→ Work request
Set down each record exactly. Omit the pictures.

Task inputs Start Marker

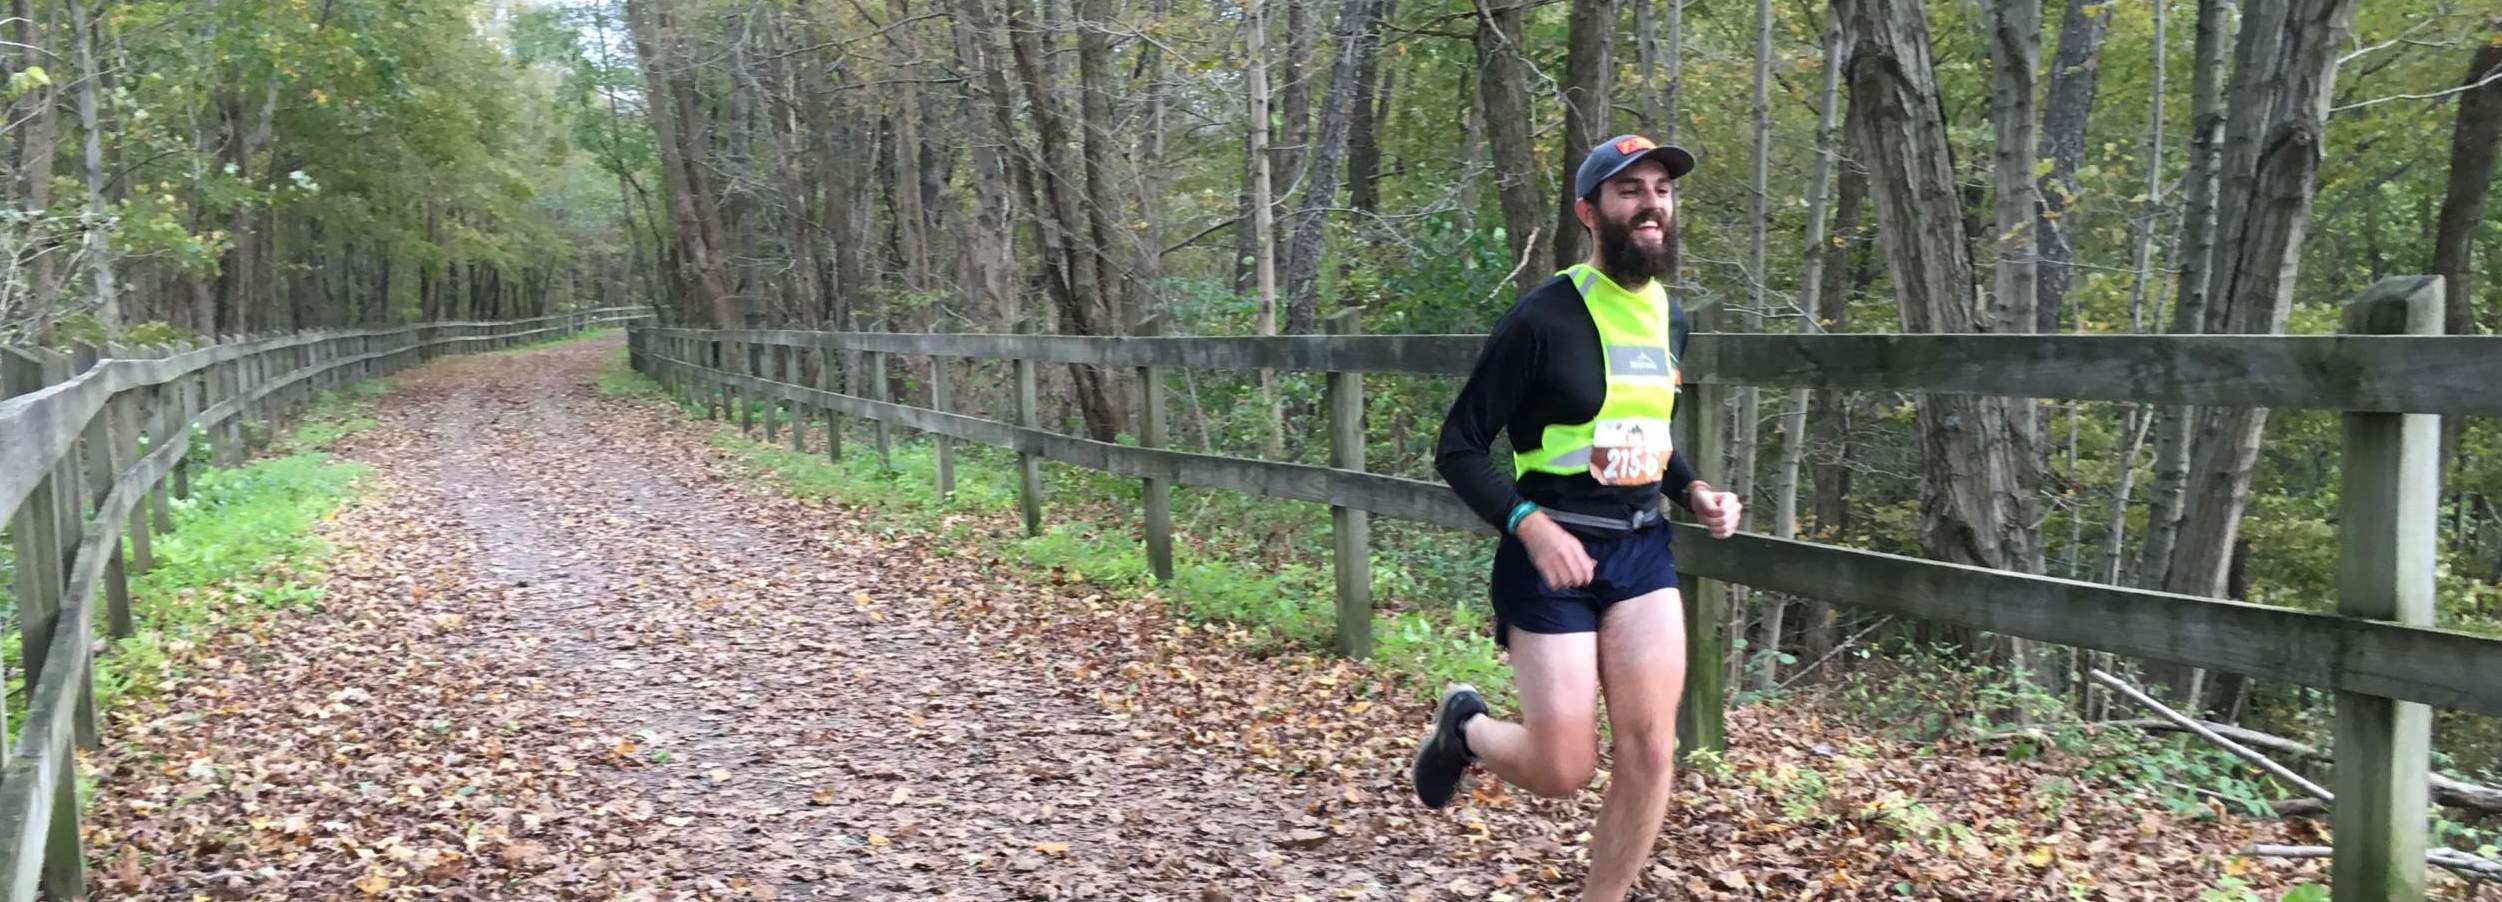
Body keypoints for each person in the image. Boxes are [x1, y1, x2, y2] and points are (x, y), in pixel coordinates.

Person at [1412, 134, 1744, 901]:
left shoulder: (1672, 318)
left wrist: (1692, 491)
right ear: (1589, 212)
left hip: (1641, 550)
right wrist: (1530, 523)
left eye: (1661, 188)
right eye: (1630, 191)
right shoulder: (1542, 319)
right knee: (1564, 770)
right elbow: (1459, 447)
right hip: (1549, 552)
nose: (1651, 203)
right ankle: (1464, 727)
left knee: (1652, 751)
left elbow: (1646, 433)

Task inputs End Marker

→ Written response
Body keypoints for each person in the image. Boxes are [x1, y1, x2, y2] and points are (x, y), in pixel coordinates.

Person at [1412, 134, 1744, 901]:
left shoulder: (1672, 318)
left wrist: (1692, 491)
right ear: (1589, 212)
left hip: (1641, 550)
right wrist: (1530, 523)
left eye: (1661, 188)
right eye: (1630, 191)
right shoulder: (1542, 319)
right knee: (1564, 770)
right elbow: (1459, 447)
right hip: (1549, 552)
nose: (1651, 203)
right ankle: (1464, 727)
left knee: (1652, 751)
left elbow: (1646, 433)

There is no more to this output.